Task item >> Would you give the listing again exactly as written, minus its pictures?

Recorded information >>

*** Block opens ***

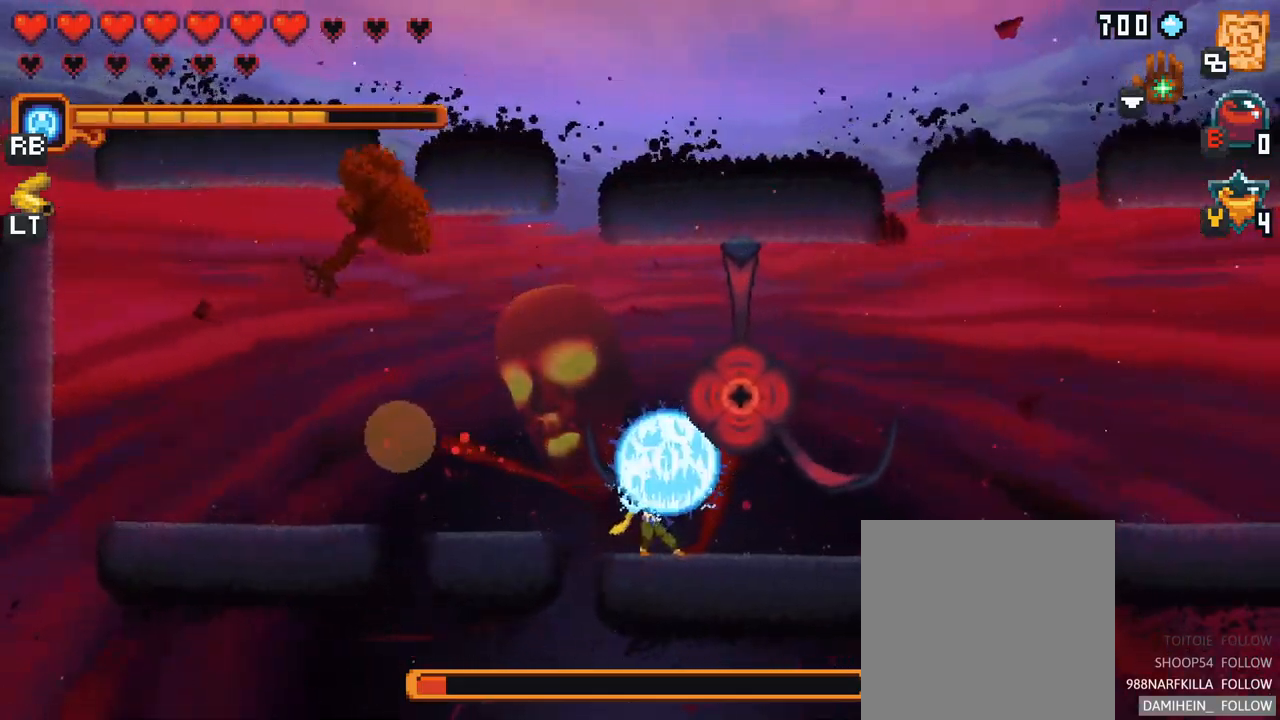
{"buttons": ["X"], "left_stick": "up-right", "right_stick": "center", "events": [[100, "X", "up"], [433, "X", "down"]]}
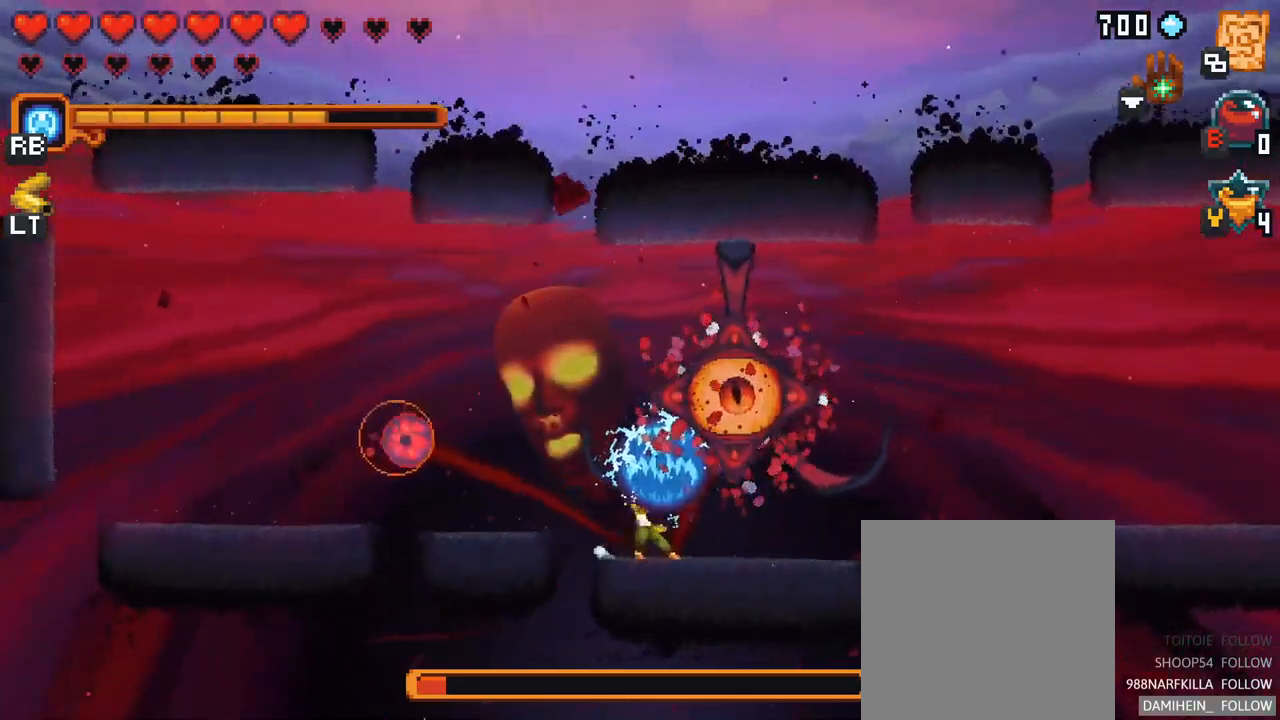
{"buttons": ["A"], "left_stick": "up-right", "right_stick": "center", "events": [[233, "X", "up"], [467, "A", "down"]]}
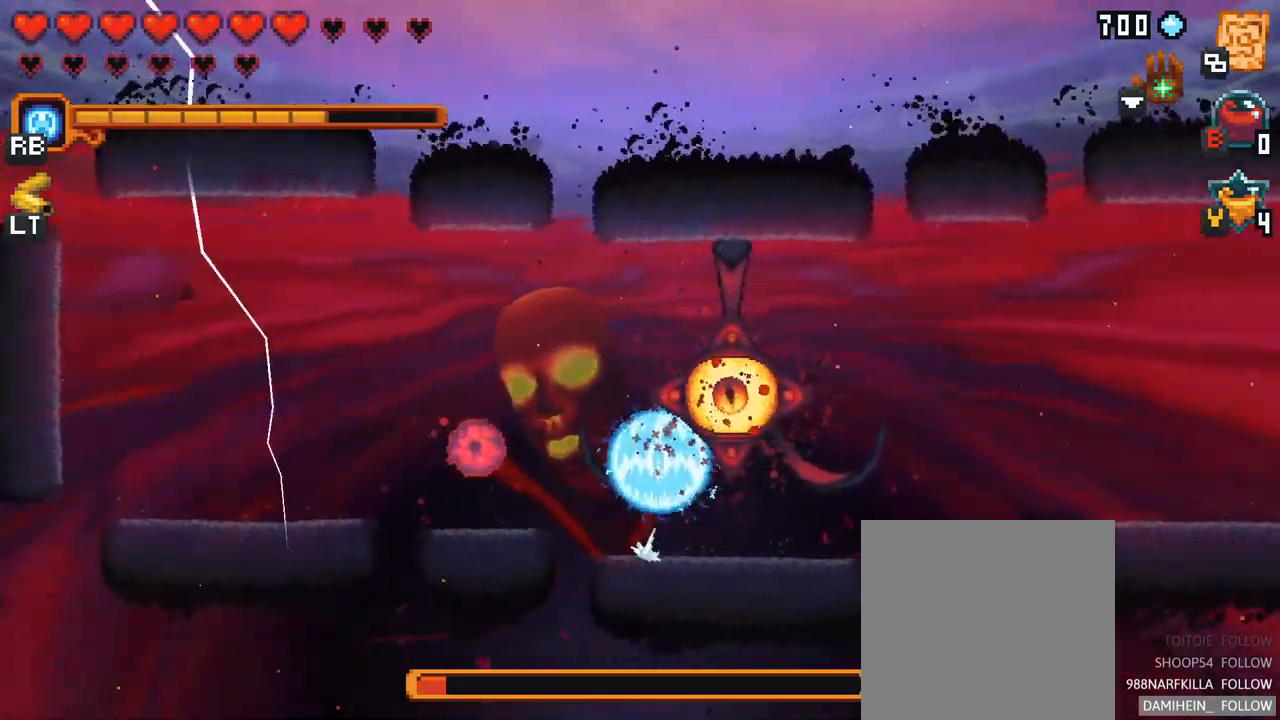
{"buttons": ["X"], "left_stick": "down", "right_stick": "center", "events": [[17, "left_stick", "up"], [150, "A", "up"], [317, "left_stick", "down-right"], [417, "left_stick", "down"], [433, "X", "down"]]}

*** Block closes ***

Task output >>
{"buttons": ["X"], "left_stick": "up-right", "right_stick": "center", "events": [[100, "X", "up"], [433, "X", "down"]]}
{"buttons": ["A"], "left_stick": "up-right", "right_stick": "center", "events": [[233, "X", "up"], [467, "A", "down"]]}
{"buttons": ["X"], "left_stick": "down", "right_stick": "center", "events": [[17, "left_stick", "up"], [150, "A", "up"], [317, "left_stick", "down-right"], [417, "left_stick", "down"], [433, "X", "down"]]}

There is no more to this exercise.